What the task asks: The data below should be retyped exactly, with the pictures left out.

Source records:
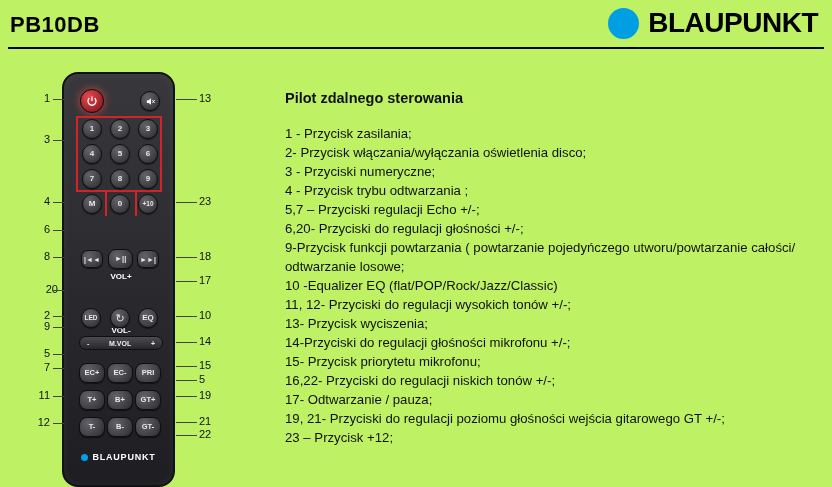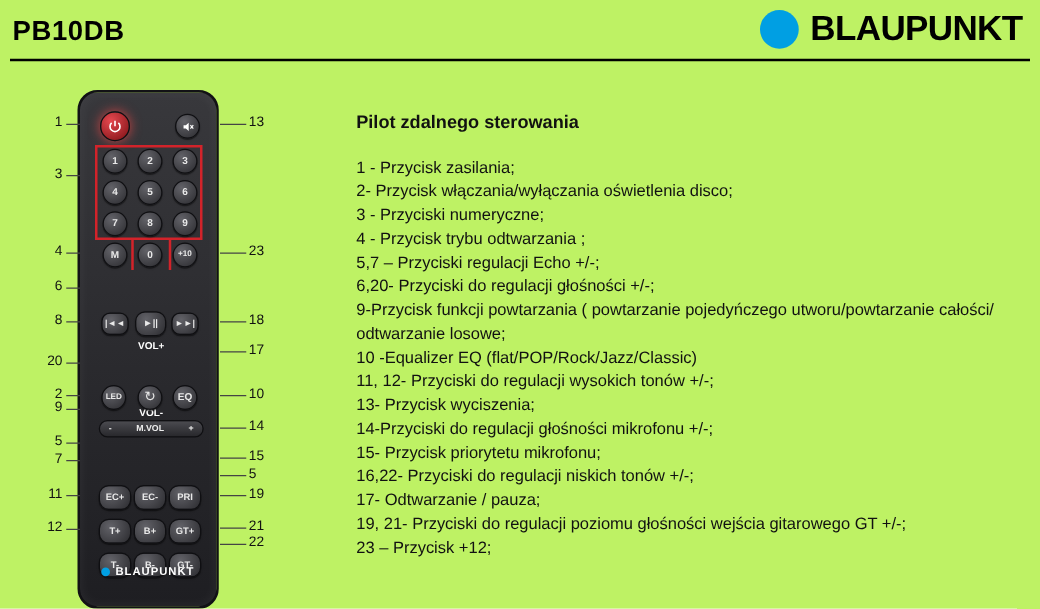--- a/index.html
+++ b/index.html
@@ -18,21 +18,21 @@
             background:linear-gradient(180deg,#38383c,#1e1e22);
             border:2px solid #121215; border-radius:16px;
             box-shadow:inset 0 0 10px rgba(255,255,255,.06); box-sizing:border-box; }
 
   .btn { position:absolute; display:flex; align-items:center; justify-content:center;
          background:radial-gradient(circle at 35% 30%, #626268, #2b2b2f);
          border:1px solid #0f0f12; color:#e9e9e9; font-size:8px; font-weight:bold;
          border-radius:50%; box-shadow:0 1px 1px rgba(0,0,0,.55); cursor:pointer;
          padding:0; font-family:inherit; line-height:1; }
   .round20 { width:20px; height:20px; }
-  .oval    { width:26px; height:20px; border-radius:8px; font-size:7.5px;margin-top:25px; }
+  .oval    { width:26px; height:20px; border-radius:8px; font-size:7.5px; }
   .trans   { width:22px; height:18px; border-radius:7px; font-size:7px; }
   .playbig { width:25px; height:20px; border-radius:8px; font-size:7.5px; }
   .power   { width:24px; height:24px; background:radial-gradient(circle at 35% 30%, #e5484f, #7c1014);
              box-shadow:0 0 9px rgba(235,70,70,.85); }
   .voltext { position:absolute; width:40px; text-align:center; background:transparent; border:none;
              color:#fff; font-size:8px; font-weight:bold; font-family:inherit; cursor:pointer; padding:0;margin-top:48px; }
   .tiny    { font-size:6.5px; }
   .loopch  { font-size:11px; font-weight:normal; }
 
   .redbox  { position:absolute; left:12px; top:42px; width:86px; height:76px;
@@ -143,21 +143,21 @@
   <div class="callout left" style="left:32px;top:92px;">1</div>
   <div class="cline" style="left:53px;top:99px;width:11px;"></div>
   <div class="callout left" style="left:32px;top:133px;">3</div>
   <div class="cline" style="left:53px;top:140px;width:11px;"></div>
   <div class="callout left" style="left:32px;top:195px;">4</div>
   <div class="cline" style="left:53px;top:202px;width:11px;"></div>
   <div class="callout left" style="left:32px;top:223px;">6</div>
   <div class="cline" style="left:53px;top:230px;width:11px;"></div>
   <div class="callout left" style="left:32px;top:250px;">8</div>
   <div class="cline" style="left:53px;top:257px;width:11px;"></div>
-  <div class="callout left" style="left:32px;top:283px;text-align:right;">20</div>
+  <div class="callout left" style="left:40px;top:283px;text-align:right;">20</div>
   <div class="cline" style="left:53px;top:290px;width:11px;"></div>
   <div class="callout left" style="left:32px;top:309px;">2</div>
   <div class="cline" style="left:53px;top:316px;width:11px;"></div>
   <div class="callout left" style="left:32px;top:320px;">9</div>
   <div class="cline" style="left:53px;top:327px;width:11px;"></div>
   <div class="callout left" style="left:32px;top:347px;">5</div>
   <div class="cline" style="left:53px;top:354px;width:11px;"></div>
   <div class="callout left" style="left:32px;top:361px;">7</div>
   <div class="cline" style="left:53px;top:368px;width:11px;"></div>
   <div class="callout left" style="left:32px;top:389px;">11</div>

Answer:
--- a/index.html
+++ b/index.html
@@ -18,21 +18,21 @@
             background:linear-gradient(180deg,#38383c,#1e1e22);
             border:2px solid #121215; border-radius:16px;
             box-shadow:inset 0 0 10px rgba(255,255,255,.06); box-sizing:border-box; }
 
   .btn { position:absolute; display:flex; align-items:center; justify-content:center;
          background:radial-gradient(circle at 35% 30%, #626268, #2b2b2f);
          border:1px solid #0f0f12; color:#e9e9e9; font-size:8px; font-weight:bold;
          border-radius:50%; box-shadow:0 1px 1px rgba(0,0,0,.55); cursor:pointer;
          padding:0; font-family:inherit; line-height:1; }
   .round20 { width:20px; height:20px; }
-  .oval    { width:26px; height:20px; border-radius:8px; font-size:7.5px;margin-top:25px; }
+  .oval    { width:26px; height:20px; border-radius:8px; font-size:7.5px; }
   .trans   { width:22px; height:18px; border-radius:7px; font-size:7px; }
   .playbig { width:25px; height:20px; border-radius:8px; font-size:7.5px; }
   .power   { width:24px; height:24px; background:radial-gradient(circle at 35% 30%, #e5484f, #7c1014);
              box-shadow:0 0 9px rgba(235,70,70,.85); }
   .voltext { position:absolute; width:40px; text-align:center; background:transparent; border:none;
              color:#fff; font-size:8px; font-weight:bold; font-family:inherit; cursor:pointer; padding:0;margin-top:48px; }
   .tiny    { font-size:6.5px; }
   .loopch  { font-size:11px; font-weight:normal; }
 
   .redbox  { position:absolute; left:12px; top:42px; width:86px; height:76px;
@@ -143,21 +143,21 @@
   <div class="callout left" style="left:32px;top:92px;">1</div>
   <div class="cline" style="left:53px;top:99px;width:11px;"></div>
   <div class="callout left" style="left:32px;top:133px;">3</div>
   <div class="cline" style="left:53px;top:140px;width:11px;"></div>
   <div class="callout left" style="left:32px;top:195px;">4</div>
   <div class="cline" style="left:53px;top:202px;width:11px;"></div>
   <div class="callout left" style="left:32px;top:223px;">6</div>
   <div class="cline" style="left:53px;top:230px;width:11px;"></div>
   <div class="callout left" style="left:32px;top:250px;">8</div>
   <div class="cline" style="left:53px;top:257px;width:11px;"></div>
-  <div class="callout left" style="left:32px;top:283px;text-align:right;">20</div>
+  <div class="callout left" style="left:40px;top:283px;text-align:right;">20</div>
   <div class="cline" style="left:53px;top:290px;width:11px;"></div>
   <div class="callout left" style="left:32px;top:309px;">2</div>
   <div class="cline" style="left:53px;top:316px;width:11px;"></div>
   <div class="callout left" style="left:32px;top:320px;">9</div>
   <div class="cline" style="left:53px;top:327px;width:11px;"></div>
   <div class="callout left" style="left:32px;top:347px;">5</div>
   <div class="cline" style="left:53px;top:354px;width:11px;"></div>
   <div class="callout left" style="left:32px;top:361px;">7</div>
   <div class="cline" style="left:53px;top:368px;width:11px;"></div>
   <div class="callout left" style="left:32px;top:389px;">11</div>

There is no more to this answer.